They're not a simple drop cookie, but they have much less work than cinnamon buns do! The end result is a crisp, buttery cookie with a warm cinnamon taste - plus a house that smells amazing.
You can drizzle them with a little glaze if you want, or just leave them as is to enjoy.
Tip of the Day: In some instances, foil or plastic wrap can substitute just fine for parchment paper. Not here. The dough is quite sticky and will adhere itself to foil or plastic in the freezer with the end result being not so pretty cookies. Invest in parchment!
Recipe: (via Heat to 350)
1/2 cup powdered sugar
3/4 cup (1 1/2 sticks) butter or margarine, softened
1/2 teaspoon salt
1 1/2 teaspoon vanilla
1 1/2 cups flour
1/4 cup granulated sugar
1 1/2 teaspoons cinnamon
1 large egg white
1 tablespoon water
Beat together the butter, powdered sugar, salt and vanilla until light and fluffy.
Add in the flour and stir until the dough comes together.
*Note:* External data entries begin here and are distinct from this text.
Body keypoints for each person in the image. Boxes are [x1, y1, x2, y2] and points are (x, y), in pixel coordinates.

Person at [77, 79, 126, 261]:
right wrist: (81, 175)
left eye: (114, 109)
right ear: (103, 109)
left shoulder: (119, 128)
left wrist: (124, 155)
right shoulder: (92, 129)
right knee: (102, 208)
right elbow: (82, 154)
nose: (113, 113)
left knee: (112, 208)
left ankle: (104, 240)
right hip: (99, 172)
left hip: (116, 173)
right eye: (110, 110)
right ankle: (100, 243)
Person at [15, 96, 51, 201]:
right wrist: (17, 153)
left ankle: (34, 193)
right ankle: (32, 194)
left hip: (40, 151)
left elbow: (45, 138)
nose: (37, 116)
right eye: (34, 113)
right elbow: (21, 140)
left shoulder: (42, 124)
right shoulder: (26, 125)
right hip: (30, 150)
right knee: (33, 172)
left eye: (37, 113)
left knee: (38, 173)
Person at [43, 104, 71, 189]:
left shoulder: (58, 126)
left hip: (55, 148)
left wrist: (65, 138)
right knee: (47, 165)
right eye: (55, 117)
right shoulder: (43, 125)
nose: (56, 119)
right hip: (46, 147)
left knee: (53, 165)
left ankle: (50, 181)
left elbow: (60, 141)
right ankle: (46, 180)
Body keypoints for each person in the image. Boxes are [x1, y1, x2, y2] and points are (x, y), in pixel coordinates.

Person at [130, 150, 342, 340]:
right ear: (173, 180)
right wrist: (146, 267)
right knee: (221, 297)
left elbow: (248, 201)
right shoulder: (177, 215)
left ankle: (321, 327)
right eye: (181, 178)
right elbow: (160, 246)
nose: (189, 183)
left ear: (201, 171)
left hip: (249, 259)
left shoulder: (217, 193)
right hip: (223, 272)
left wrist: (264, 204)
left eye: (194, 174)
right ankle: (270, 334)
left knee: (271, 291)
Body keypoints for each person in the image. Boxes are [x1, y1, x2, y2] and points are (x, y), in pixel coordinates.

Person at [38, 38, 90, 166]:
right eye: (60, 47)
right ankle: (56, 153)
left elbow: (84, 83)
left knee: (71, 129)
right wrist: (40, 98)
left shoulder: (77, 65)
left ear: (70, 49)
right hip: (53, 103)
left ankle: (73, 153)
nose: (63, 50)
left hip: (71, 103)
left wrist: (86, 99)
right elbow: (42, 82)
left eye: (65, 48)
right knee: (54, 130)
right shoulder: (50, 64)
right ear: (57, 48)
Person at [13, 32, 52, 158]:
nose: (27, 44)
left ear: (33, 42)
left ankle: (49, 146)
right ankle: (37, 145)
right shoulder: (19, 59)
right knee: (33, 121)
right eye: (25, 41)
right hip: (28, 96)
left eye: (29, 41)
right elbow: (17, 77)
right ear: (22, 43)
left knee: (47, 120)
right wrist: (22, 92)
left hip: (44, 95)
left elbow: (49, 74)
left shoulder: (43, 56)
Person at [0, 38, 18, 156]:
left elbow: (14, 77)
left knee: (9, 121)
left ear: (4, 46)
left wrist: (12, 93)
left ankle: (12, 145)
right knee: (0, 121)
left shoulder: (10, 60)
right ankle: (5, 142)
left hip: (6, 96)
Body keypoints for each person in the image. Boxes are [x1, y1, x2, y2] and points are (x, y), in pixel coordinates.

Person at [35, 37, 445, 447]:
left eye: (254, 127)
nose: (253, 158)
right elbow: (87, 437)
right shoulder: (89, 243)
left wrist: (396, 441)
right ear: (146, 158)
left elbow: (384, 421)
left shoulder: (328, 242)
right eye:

Form the dough in to a disk, wrap in plastic and refrigerate at least 2 hours.
On a piece of parchment paper, roll the dough out into a large rectangle, about 9x12".
Whisk together the egg white and water and brush it on the dough, then mix together the sugar and cinnamon and sprinkle it evenly over the dough
Roll the log up in to a long, thin, tight roll, then wrap in the parchment paper and stick in the freezer for at least 1 hour.
Using a sharp chef's knife, cut the log in to 1/2" slices, then bake on parchment paper at 350 F for 10 to 14 minutes.